The bad news is that the deregulated building compliance laws and standards that led to these issues in NSW’s Opal Tower are almost identical to Victoria’s laws and standards in much the same respect, meaning that Melbourne may have an Opal Tower somewhere among it soon enough.

Structural cracks opened up on level 10 of the 392-unit tower in the Sydney suburb of Homebush on Christmas Eve 2019, leading to the enforced evacuation which left residents without a home during the holiday period, and is causing more frustrations as some owners endured months of living in alternative accommodation before they found out if the tower was safe to return to.

An interim engineering assessment report highlighted that the some of the cracks in the pre-cast concrete panels may have deviated from the original design.

While Opal Tower has garnered significant media attention because of the extensive damage that has occurred in an almost brand-new building, the sad reality is that this is just the tip of the iceberg of a much larger issue brought about by the continued deregulation of the construction industry in both NSW and Victoria.

The current fashion of the construction industry is for developers to enter into contracts with builders known as “design and construct” contracts (or “D&Cs”) for all or part of a building to be designed and built by the builder.

These contracts provide builders with free rein over both the design of the building and the types of materials used.
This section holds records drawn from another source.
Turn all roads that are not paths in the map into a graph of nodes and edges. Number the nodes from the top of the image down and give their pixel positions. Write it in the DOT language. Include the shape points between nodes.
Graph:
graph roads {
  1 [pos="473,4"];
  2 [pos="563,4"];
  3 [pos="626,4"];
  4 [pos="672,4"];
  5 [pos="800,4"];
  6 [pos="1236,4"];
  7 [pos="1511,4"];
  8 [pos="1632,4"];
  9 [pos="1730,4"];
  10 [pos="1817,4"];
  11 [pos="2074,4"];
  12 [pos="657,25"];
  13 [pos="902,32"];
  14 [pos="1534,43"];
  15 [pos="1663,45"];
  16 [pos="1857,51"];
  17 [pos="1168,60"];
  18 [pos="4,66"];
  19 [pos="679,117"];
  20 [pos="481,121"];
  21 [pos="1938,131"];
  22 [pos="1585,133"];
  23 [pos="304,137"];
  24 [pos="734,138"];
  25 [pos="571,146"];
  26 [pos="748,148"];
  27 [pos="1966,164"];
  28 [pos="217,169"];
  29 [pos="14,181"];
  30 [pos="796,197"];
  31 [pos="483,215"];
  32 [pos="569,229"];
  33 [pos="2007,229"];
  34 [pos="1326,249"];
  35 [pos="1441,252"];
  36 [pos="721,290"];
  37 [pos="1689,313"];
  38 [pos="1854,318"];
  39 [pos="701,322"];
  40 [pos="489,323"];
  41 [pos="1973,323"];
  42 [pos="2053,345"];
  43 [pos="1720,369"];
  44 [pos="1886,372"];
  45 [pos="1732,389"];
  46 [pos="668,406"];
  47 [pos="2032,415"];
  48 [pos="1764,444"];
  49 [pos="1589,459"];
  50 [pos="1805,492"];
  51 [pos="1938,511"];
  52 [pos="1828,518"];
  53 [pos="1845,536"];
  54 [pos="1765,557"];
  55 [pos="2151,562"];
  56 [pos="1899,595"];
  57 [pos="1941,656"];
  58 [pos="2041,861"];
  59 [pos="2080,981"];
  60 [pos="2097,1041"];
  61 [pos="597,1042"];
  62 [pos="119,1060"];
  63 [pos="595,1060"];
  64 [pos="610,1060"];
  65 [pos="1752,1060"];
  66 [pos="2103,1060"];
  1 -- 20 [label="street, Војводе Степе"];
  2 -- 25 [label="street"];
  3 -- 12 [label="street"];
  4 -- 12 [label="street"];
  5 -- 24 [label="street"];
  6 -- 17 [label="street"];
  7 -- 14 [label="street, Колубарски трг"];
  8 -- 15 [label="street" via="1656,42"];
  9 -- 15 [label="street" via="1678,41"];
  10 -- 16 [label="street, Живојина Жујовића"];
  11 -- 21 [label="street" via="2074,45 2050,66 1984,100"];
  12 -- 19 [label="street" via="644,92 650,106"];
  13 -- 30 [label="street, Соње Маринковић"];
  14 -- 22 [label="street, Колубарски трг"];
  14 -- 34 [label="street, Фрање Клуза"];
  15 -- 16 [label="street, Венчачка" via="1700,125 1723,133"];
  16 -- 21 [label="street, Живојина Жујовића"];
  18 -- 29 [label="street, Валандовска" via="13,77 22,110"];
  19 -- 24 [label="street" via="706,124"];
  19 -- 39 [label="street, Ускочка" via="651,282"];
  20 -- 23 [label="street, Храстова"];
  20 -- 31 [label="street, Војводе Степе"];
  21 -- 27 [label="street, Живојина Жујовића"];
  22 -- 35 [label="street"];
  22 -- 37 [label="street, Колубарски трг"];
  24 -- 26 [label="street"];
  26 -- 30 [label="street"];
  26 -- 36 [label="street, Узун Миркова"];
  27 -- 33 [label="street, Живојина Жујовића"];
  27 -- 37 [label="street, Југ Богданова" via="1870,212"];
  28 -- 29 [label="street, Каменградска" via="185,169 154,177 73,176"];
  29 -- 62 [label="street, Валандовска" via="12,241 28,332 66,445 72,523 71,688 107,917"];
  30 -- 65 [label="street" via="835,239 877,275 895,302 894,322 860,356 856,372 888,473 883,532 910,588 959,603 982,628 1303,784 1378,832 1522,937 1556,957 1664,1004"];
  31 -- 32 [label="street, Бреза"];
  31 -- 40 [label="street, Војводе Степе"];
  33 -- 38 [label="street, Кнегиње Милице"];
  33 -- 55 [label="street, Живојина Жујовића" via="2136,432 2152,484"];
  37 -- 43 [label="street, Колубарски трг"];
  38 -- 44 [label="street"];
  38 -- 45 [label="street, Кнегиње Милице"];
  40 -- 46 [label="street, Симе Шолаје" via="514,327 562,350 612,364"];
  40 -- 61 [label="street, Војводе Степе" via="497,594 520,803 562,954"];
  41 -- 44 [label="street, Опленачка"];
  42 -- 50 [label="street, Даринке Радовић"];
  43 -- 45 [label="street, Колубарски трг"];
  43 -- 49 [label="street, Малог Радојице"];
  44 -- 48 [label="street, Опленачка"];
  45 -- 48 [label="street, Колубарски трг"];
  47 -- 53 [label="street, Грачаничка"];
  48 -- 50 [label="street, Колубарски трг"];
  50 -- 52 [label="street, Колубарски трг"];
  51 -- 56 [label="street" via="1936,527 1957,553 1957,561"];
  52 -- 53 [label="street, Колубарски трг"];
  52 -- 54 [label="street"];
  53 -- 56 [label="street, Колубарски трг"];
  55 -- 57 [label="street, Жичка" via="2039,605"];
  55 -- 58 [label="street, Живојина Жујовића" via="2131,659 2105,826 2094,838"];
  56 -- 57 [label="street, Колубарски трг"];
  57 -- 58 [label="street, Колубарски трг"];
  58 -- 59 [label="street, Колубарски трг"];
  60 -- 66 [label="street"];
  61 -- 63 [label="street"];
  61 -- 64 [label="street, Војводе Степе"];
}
The contracts usually also impose financial penalties on the builders if the project is delayed.

In addition, the introduction of private building certifiers and the removal of independent council inspections of buildings has meant that builders no longer have to answer to a strong independent inspector to enforce building standards and compliance. Some private certifiers will have a conflict of interest as they rely on being paid and selected by the developers and builders to certify their buildings.

On top of this a similar model of contractual relations between builders and sub-contractors (where contractors are given a limited amount of time to complete large scale works) has created an environment where precision and safety have been replaced by cutting costs and lowering standards in order to meet deadlines and budgets. Thus, the perfect storm has arrived.

It remains to be seen what overhaul of policy and regulation emerges out of the Opal Tower issue, but without a commitment from government to remove the conflicts of interests between private certifiers and builders, the quality of buildings may continue to plumb new depths.

The Victorian Government ought to take strong and decisive action here, as it has a big financial stake in keeping economic conditions ripe for both developers to continue building apartment buildings, and for citizens to continue to purchase apartments in those buildings. Needless to say, a strong construction industry creates jobs, keeps the unions happy, increases consumption of steel and building materials, and swells the public coffers with stamp duty payments. Therefore, Premier Daniel Andrews needs to jump on the front foot.

Current owners of high-rise apartments should seek guidance from their owners’ corporation committees to commission reports detailing whether there are building defects, and whether there is still time to bring a claim against the builder and developer.

Alternatively, if you’re considering buying an apartment, then be sure that you have conducted your due diligence on the records of the owners’ corporation prior to making an unconditional offer.